Un produit plus durable n’est pas nécessairement plus onéreux
Pour Séverine Mareels, la crise sanitaire et la période de confinement ont accéléré la prise de conscience des consommateurs, qui ont fait du tri, et tendent vers le « moins mais mieux ». Elle note elle aussi « une augmentation des ventes concernant les produits écoresponsables, mais ce n’est pas toujours le cas selon les modèles. Certains freins esthétiques demeurent: un coton recyclé n’a pas la même finition qu’un coton conventionnel ou bio. Il faut encore travailler sur l’apparence de l’article. »
Raffaele Duby ajoute qu’il est parfois « plus difficile d’obtenir certaines couleurs avec certains produits écoconçus, mais les équipes de création parviennent à transformer des contraintes en atouts en trouvant de nouvelles solutions, parfois plus intéressantes ».
Sur la question du prix, tous deux sont d’accord pour affirmer qu’un produit plus durable n’est pas forcément plus cher. « Nous avons absorbé tous les surcoûts de l’écoresponsabilité, les produits écoconçus sont même en moyenne 2% moins cher que la gamme classique », certifie le responsable développement durable de l’offre Decathlon. Pour la chaîne, le prochain défi est d’amener le client vers la réparation et la seconde main. La capacité de réparer le produit va en effet prochainement s’additionner à l’affichage environnemental. Le graal – utopique? – du secteur serait donc à terme de ne proposer que des produits estampillés d’un A. Hélas, pour Séverine Mareels, à la différence du nutriscore dans l’alimentaire où l’affichage a un enjeu direct sur le bien-être et la santé du client, l’affichage dans l’habillement analyse « seulement » l’impact environnemental: « Nous aurons plus de mal à changer le comportement des clients. L’affichage doit surtout aider les entreprises à changer, sans culpabiliser le consommateur. C’est à nous de tous tendre vers le A pour que le marché se transforme réellement. »

Une étiquette obligatoire dans le futur?
A son terme l’an prochain, la phase d’expérimentation en cours fera l’objet d’un bilan transmis au Parlement. Ensuite, un décret définissant la méthodologie et les modalités d’affichage sera publié. Pour Erwan Autret, « l’objectif est encore loin d’être atteint. Le challenge est de mobiliser les entreprises à grande échelle: j’appelle les marques de toutes tailles à rejoindre l’expérimentation en cours. Pour que ce dispositif ne soit pas juste une usine à gaz. L’enjeu final, c’est tout de même de faire baisser l’impact environnemental de la filière textile. » A l’heure actuelle, il s’agit d’un affichage uniquement utilisé sur la base du volontariat, mais qui pourrait devenir réglementaire dans cinq ou dix ans sur le plan européen.

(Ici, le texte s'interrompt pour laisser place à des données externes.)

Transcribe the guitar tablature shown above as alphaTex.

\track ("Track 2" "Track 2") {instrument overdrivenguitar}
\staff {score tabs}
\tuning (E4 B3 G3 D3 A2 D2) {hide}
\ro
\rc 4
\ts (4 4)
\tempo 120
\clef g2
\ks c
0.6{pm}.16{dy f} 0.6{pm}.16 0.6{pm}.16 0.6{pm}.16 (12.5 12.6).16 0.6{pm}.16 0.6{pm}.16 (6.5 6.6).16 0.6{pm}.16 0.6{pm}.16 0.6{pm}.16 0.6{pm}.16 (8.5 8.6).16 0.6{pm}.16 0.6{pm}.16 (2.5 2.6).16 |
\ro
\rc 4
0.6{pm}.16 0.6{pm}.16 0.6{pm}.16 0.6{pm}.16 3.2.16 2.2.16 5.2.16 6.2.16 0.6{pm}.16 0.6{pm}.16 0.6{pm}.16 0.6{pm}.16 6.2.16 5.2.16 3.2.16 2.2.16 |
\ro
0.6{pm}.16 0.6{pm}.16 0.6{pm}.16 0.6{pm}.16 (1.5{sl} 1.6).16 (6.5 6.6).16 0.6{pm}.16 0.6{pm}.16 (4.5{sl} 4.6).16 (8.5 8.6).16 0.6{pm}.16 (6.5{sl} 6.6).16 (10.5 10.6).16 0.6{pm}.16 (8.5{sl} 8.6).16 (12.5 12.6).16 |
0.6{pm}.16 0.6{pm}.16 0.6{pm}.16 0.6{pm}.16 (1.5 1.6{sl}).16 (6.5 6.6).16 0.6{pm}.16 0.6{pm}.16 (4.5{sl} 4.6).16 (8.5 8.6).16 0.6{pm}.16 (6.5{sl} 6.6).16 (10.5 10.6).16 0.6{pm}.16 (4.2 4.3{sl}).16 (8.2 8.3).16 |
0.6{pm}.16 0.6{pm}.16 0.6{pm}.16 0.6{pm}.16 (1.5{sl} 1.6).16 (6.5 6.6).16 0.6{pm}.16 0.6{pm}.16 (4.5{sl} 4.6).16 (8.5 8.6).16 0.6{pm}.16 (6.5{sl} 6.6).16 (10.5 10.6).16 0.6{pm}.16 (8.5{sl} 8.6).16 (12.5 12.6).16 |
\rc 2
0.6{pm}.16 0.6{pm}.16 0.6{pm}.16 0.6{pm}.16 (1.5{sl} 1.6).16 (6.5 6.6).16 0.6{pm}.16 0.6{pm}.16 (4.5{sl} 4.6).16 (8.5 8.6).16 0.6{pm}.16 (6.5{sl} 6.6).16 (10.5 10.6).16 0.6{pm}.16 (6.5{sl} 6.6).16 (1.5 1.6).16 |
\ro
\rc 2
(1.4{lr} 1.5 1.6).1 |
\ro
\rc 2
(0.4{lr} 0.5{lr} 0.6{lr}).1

Un travail similaire est en effet en cours à l’échelle du continent, dans le cadre de projet PEF Apparel (product environmental footprint) mené par la Commission européenne. L’Ademe, qui organise des groupes de travail sur le sujet, est en mesure de subventionner les entreprises qui portent un projet d’écoconception et d’utilisation de l’affichage environnemental, conclut Erwan Autret, incitant les entreprises à se saisir aussi des aides à l’écoconception annoncées par le gouvernement.